Sponsored by the Rutgers University Department of Mathematics and the
Center for Discrete Mathematics and Theoretical Computer Science (DIMACS)

Co-organizers:
Matthew Russell, Rutgers University, russell2 {at} math [dot] rutgers [dot] edu)
Doron Zeilberger, Rutgers University, zeilberg {at} math [dot] rutgers [dot] edu

Let $n$ be any nonnegative integer.
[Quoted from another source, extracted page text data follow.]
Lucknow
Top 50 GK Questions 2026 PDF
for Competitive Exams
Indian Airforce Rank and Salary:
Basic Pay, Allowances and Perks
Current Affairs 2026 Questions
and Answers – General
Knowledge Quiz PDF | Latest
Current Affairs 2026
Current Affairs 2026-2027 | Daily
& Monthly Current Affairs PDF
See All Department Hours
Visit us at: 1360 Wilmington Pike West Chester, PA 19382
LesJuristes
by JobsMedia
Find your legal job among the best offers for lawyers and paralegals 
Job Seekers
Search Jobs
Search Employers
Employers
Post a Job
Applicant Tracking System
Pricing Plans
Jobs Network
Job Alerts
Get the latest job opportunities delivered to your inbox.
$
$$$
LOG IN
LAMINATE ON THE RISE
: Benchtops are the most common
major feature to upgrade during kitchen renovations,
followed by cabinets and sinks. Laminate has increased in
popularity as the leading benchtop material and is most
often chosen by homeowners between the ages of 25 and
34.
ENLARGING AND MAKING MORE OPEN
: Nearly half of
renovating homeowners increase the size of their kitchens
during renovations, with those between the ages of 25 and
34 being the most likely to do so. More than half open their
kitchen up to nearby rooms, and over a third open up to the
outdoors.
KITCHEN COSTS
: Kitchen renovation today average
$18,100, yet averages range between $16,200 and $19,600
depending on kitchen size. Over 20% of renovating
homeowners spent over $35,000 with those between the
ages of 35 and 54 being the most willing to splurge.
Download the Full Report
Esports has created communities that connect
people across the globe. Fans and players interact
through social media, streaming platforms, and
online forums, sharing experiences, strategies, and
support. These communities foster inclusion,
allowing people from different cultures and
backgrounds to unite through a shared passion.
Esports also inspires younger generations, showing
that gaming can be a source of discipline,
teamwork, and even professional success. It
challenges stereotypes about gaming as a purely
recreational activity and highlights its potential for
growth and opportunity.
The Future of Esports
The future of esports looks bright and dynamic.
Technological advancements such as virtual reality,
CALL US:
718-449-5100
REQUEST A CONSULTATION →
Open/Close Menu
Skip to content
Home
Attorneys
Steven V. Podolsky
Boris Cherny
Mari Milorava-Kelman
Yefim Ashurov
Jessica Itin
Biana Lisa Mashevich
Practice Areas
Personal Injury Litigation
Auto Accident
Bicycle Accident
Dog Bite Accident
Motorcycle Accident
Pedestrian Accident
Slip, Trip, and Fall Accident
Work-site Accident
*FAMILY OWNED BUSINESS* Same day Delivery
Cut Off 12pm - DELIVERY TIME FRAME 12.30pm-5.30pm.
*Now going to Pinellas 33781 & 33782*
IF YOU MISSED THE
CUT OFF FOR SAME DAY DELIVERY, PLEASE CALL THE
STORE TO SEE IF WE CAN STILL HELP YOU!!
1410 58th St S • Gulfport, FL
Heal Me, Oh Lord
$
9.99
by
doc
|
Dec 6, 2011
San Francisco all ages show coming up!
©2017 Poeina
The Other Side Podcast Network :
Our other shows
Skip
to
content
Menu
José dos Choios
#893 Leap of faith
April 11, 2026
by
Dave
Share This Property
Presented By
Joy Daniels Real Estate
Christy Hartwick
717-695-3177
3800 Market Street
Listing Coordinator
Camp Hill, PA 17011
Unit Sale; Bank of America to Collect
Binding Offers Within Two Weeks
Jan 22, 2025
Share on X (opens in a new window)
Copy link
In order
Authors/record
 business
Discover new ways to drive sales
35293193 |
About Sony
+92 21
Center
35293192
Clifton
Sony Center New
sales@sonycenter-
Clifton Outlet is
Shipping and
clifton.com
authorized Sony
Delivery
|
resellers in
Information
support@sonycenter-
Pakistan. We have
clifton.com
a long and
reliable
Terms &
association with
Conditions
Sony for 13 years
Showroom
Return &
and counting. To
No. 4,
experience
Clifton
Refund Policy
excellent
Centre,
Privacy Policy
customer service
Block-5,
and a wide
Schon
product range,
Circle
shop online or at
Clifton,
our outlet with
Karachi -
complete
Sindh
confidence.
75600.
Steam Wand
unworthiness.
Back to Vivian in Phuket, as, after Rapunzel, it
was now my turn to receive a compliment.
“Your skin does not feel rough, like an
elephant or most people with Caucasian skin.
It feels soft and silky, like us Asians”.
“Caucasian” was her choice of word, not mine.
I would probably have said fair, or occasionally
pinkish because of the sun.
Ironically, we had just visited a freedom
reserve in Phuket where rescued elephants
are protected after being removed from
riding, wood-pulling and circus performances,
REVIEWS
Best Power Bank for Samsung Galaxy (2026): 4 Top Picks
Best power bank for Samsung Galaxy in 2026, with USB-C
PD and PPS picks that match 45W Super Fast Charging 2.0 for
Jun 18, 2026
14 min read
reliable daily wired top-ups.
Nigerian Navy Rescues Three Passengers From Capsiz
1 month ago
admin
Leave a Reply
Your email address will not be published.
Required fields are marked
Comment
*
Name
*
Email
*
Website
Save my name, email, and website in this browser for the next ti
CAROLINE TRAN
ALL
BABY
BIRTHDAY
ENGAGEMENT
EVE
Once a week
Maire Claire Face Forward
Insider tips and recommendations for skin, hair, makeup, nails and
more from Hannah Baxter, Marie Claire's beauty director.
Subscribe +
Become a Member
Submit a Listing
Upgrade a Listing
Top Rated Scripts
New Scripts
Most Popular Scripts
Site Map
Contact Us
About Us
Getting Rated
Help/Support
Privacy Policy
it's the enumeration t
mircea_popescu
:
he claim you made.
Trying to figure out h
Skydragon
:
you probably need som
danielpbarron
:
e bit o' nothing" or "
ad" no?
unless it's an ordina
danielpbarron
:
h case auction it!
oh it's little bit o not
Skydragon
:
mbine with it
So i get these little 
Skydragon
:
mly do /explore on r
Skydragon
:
Let $V=P_n$ be the vector space of polynomials of degree at most $n$, equipped with the inner product $\langle f, g \rangle = \int_0^1 f(x)g(x)dx$. Let $D : V \longrightarrow V$ be the differentiation operator, $D(f) = f^\prime$. Then $D$ has an adjoint $D^*$. We have closed form expressions for $D^*$, which were conjectured by computing $D^*$ for small values of $n$ and finding a pattern. (If $f(x)$ is a polynomial of degree $k \leq n$, then, while the value of $D(f(x))$ is independent of $n$, the value of $D^*(f(x))$ depends on $n$.) We also find formulas for $D^*$ in terms of classical Legendre polynomials, shifted to the interval $[0,1]$. Using these formulas it is easy to prove that our closed form expressions are correct.